Ein nachteiliger Gebrauch des Bestandgegenstands durch das einmalige Herstellen des Suchtgifts des Beklagten im Sinne einer Beschädigung oder Gefahr der Beschädigung der körperlichen Substanz der Wohnung oder des Hauses der Klägerin konnte nicht festgestellt werden. Ebenso war im Verfahren nicht erweislich, dass der Klägerin dadurch finanzielle oder sonstige Nachteile entstanden sind. Worin konkret die von der Klägerin – trotz Belehrung des Gerichts nur unsubstantiiert – behauptete Rufschädigung der Klägerin durch das Verhalten des Beklagten gelegen sein soll, ist nicht erkennbar und lässt sich dem festgestellten Sachverhalt auch nicht entnehmen. Dazu lässt sich auch aus der Revisionsbeantwortung der Klägerin nichts gewinnen.

Auch ein „unleidliches Verhalten“ des Mieters im Sinn des Kündigungsgrundes nach Paragraph 30, Absatz 2, Ziffer 3, zweiter Fall MRG ist unter den Tatbestand des Paragraph 1118, erster Fall ABGB zu subsumieren (RIS-Justiz RS0020956). Ein unleidliches Verhalten liegt dann vor, wenn das friedliche Zusammenleben durch längere Zeit oder durch häufige Wiederholungen gestört wird (RIS-Justiz RS0067678). Einmalige Vorfälle bilden den Kündigungsgrund nur dann, wenn sie schwerwiegend sind (RIS-Justiz RS0070303 [T1, T9]). Schwerwiegend ist ein Vorfall, wenn er das Maß des Zumutbaren überschreitet und objektiv geeignet erscheint, auch nur einem Mitbewohner das Zusammenleben zu verleiden (RIS-Justiz RS0070303 [T2, T5]).

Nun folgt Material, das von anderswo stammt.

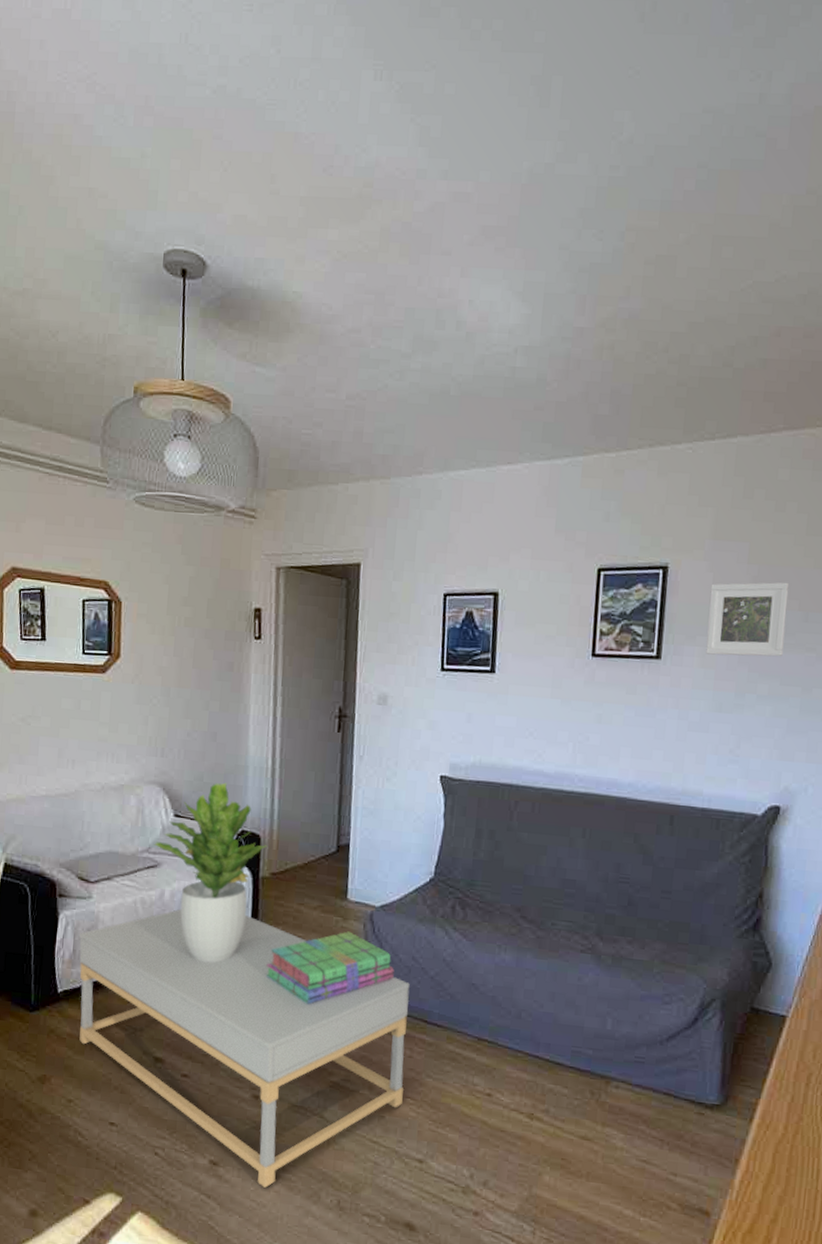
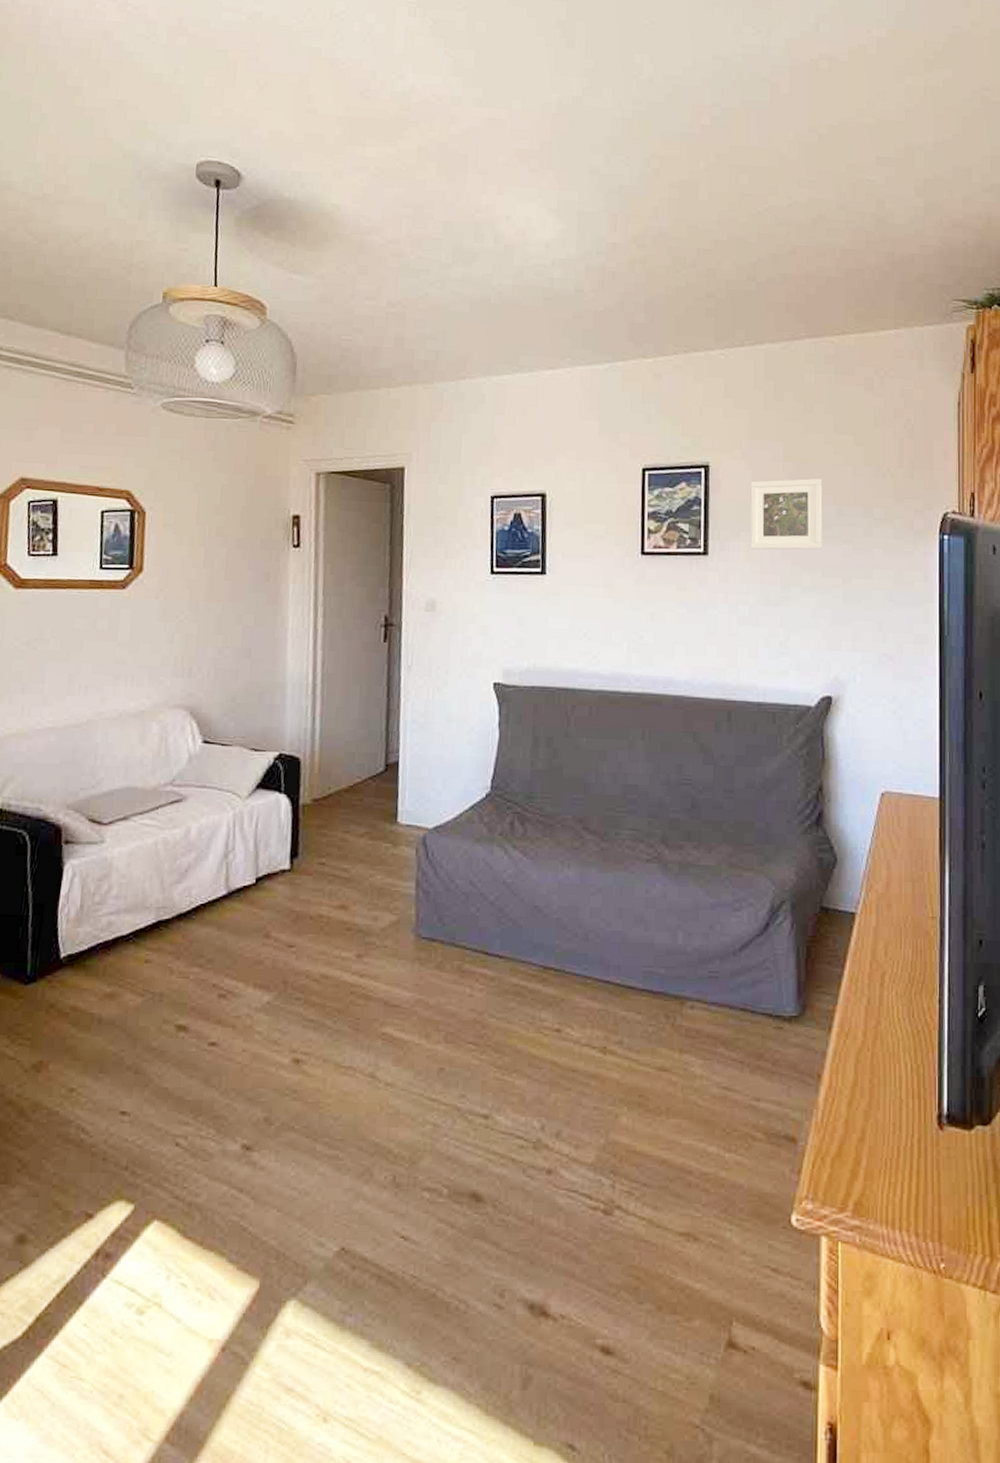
coffee table: present [79,908,410,1188] -> none [85,847,468,1171]
potted plant: present [154,782,267,963] -> none [179,702,308,908]
stack of books: present [266,931,394,1005] -> none [307,858,451,946]

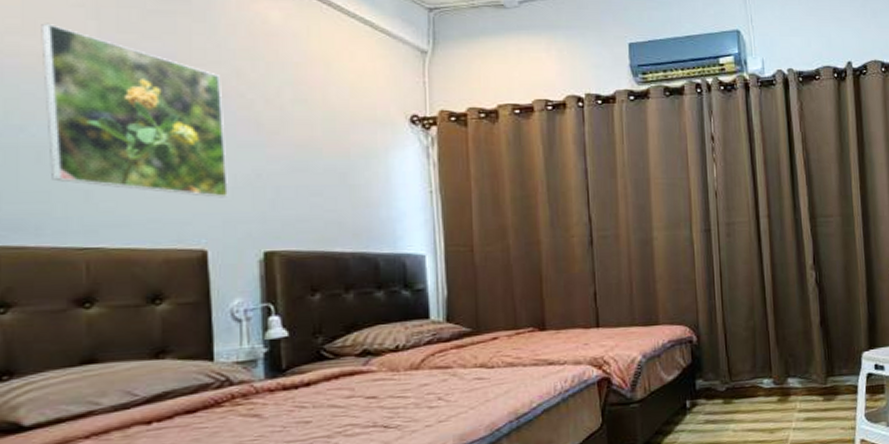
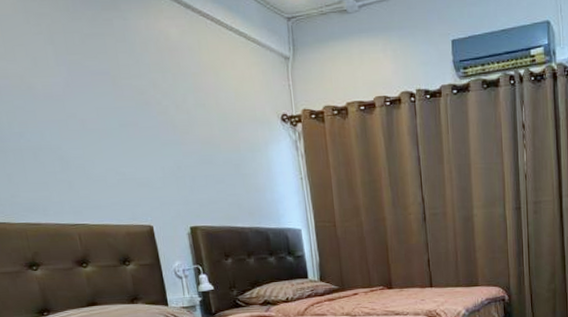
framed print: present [41,23,228,198] -> none [17,49,161,186]

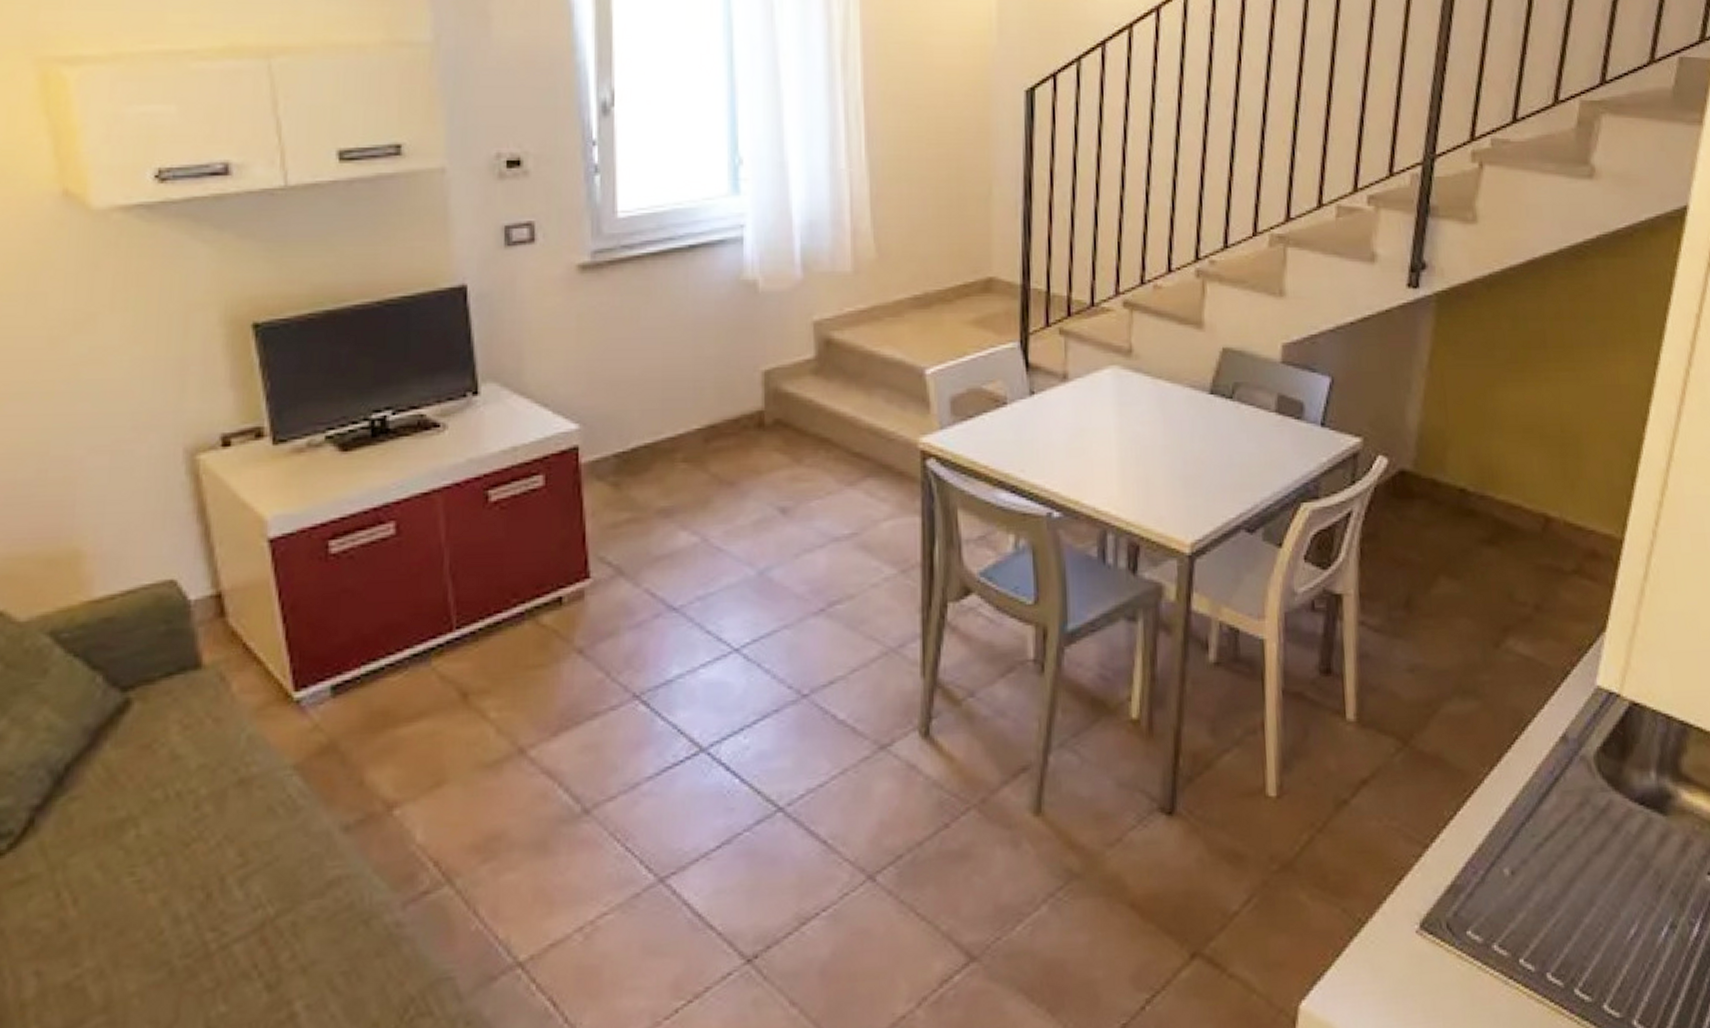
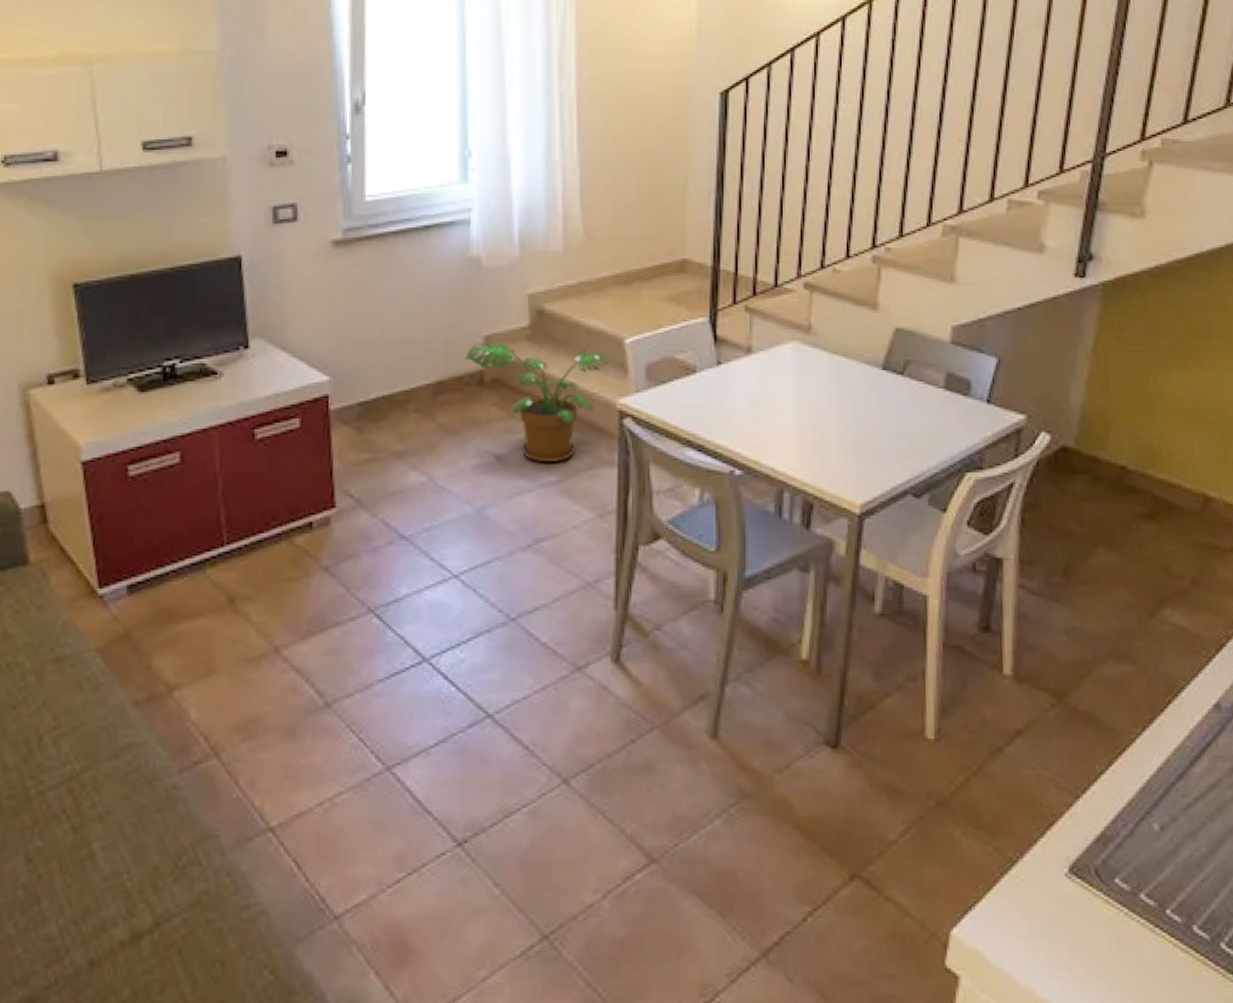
potted plant: none [740,377,908,513] -> present [464,342,609,462]

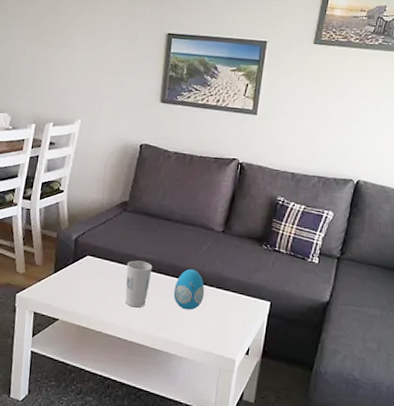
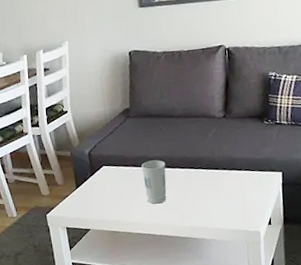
decorative egg: present [173,268,205,310] -> none [189,157,219,196]

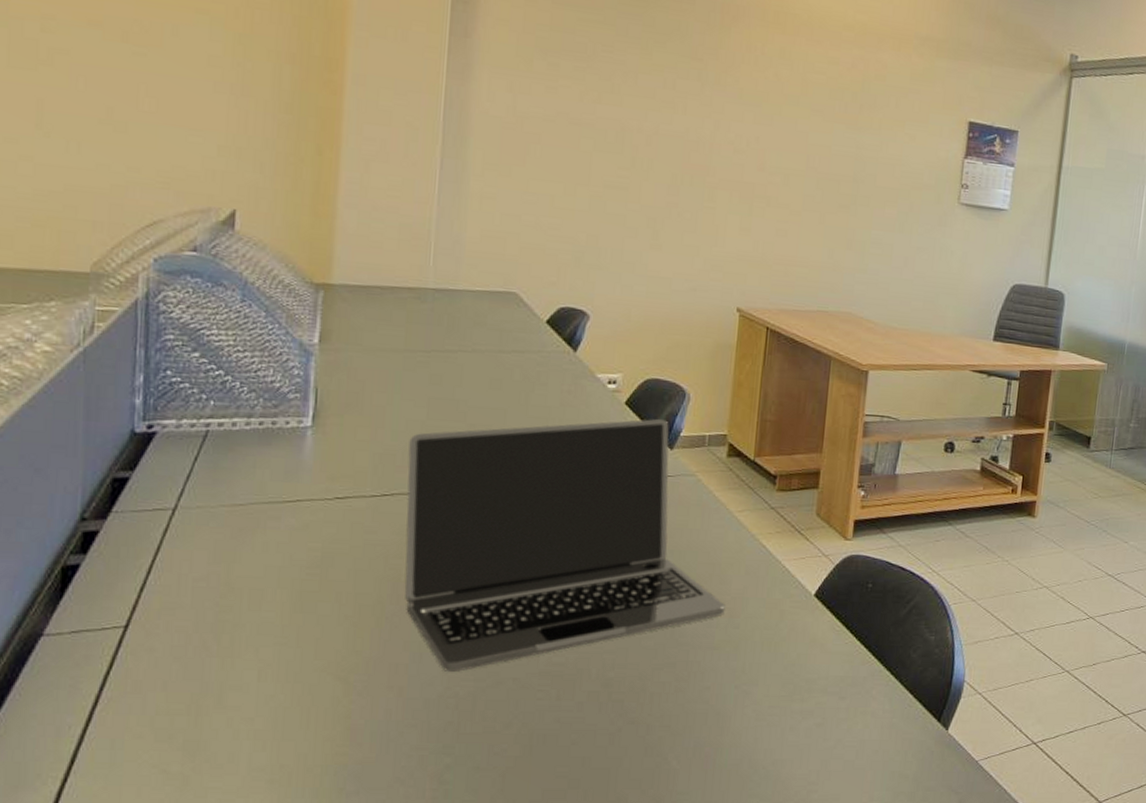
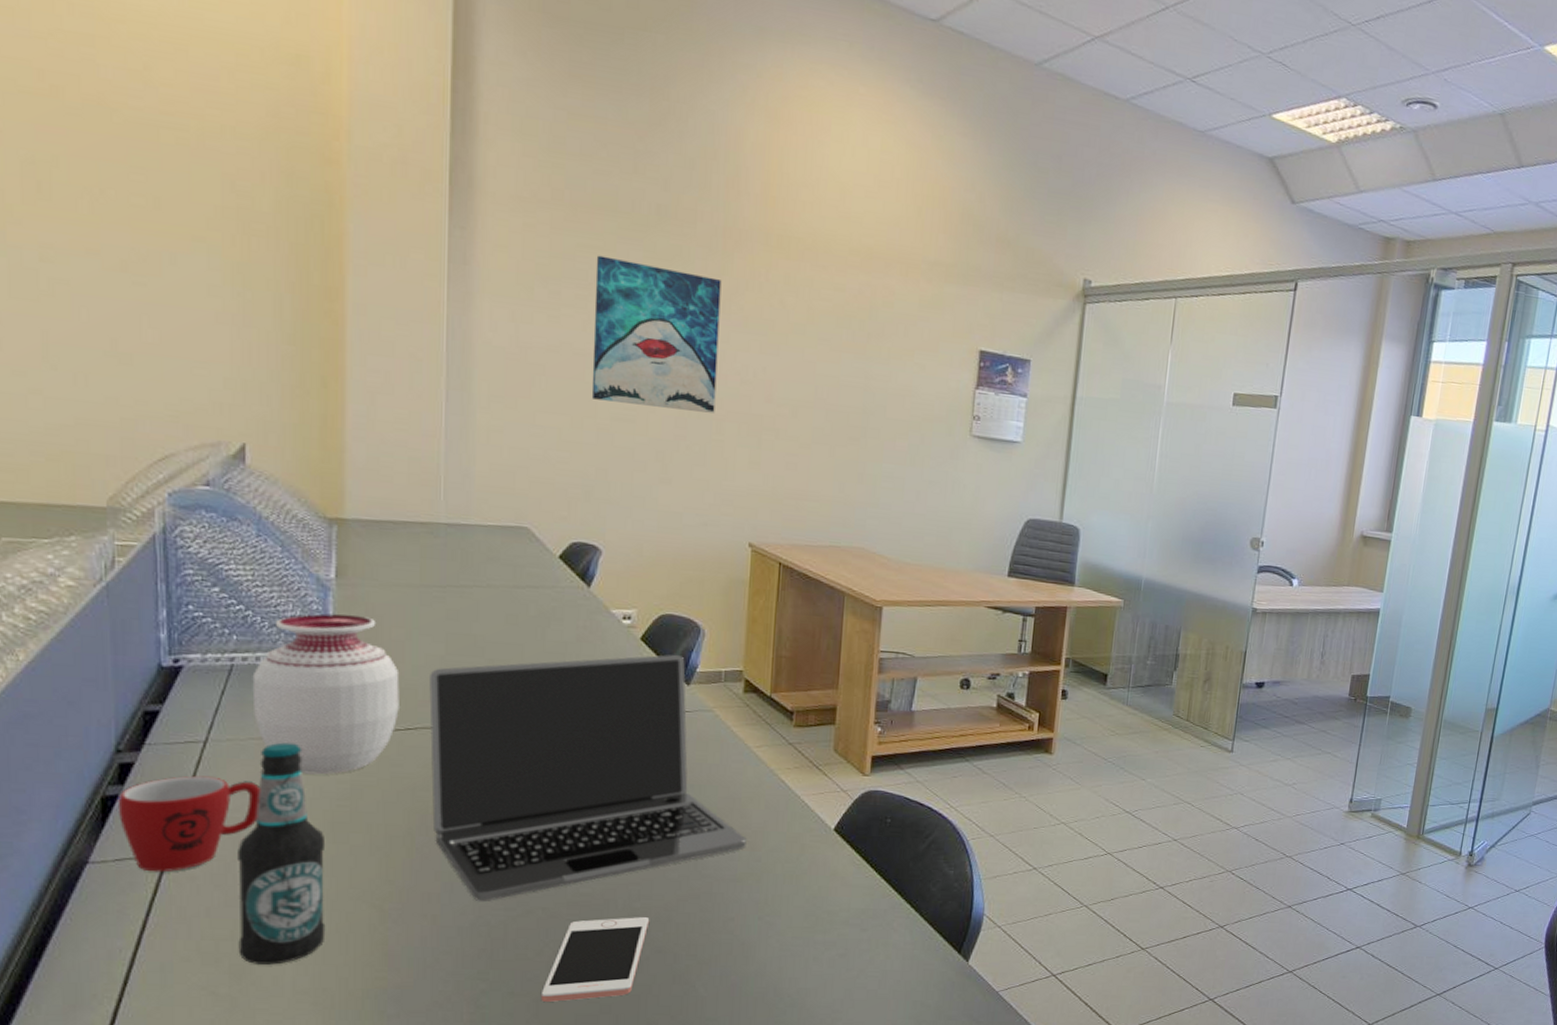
mug: none [78,544,229,645] -> present [117,775,261,872]
bottle: none [194,509,292,740] -> present [238,742,326,965]
vase: none [226,378,379,542] -> present [252,613,400,775]
cell phone: none [507,687,624,776] -> present [540,917,650,1002]
wall art: none [585,29,718,181] -> present [591,255,722,413]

Davon kann aber hier – entgegen der Rechtsansicht des Berufungsgerichts – noch nicht ausgegangen werden. Das einmalige Herstellen einer geringen Menge von Suchtgift für den Eigengebrauch und die Überlassung zum persönlichen Gebrauch eines Dritten ist zwar keineswegs zu verharmlosen und führte auch zu einer strafgerichtlichen Verurteilung des Beklagten, ist aber nach der Lage des Falls objektiv (noch) nicht geeignet, anderen Mitbewohnern des Hauses das Zusammenleben zu verleiden. Die Ausführungen der Revisionsbeantwortung, der Beklagte habe andauernd über einen längeren Zeitraum Suchtgift hergestellt und vertrieben, gehen am festgestellten Sachverhalt vorbei. Konkrete Gründe, die übrigen Hausbewohner seien durch das einmalige Fehlverhalten des Beklagten (in der Zukunft) gefährdet, sind nicht ersichtlich. Die subjektive Besorgnis einzelner Hausbewohner gründet auf Vorfälle, die nicht dem Beklagten zugerechnet werden konnten.

Der Revision des Beklagten war daher Folge zu geben und das klageabweisende Ersturteil wiederherzustellen.

Die Kostenentscheidung beruht auf den Paragraphen 41,, 50 ZPO.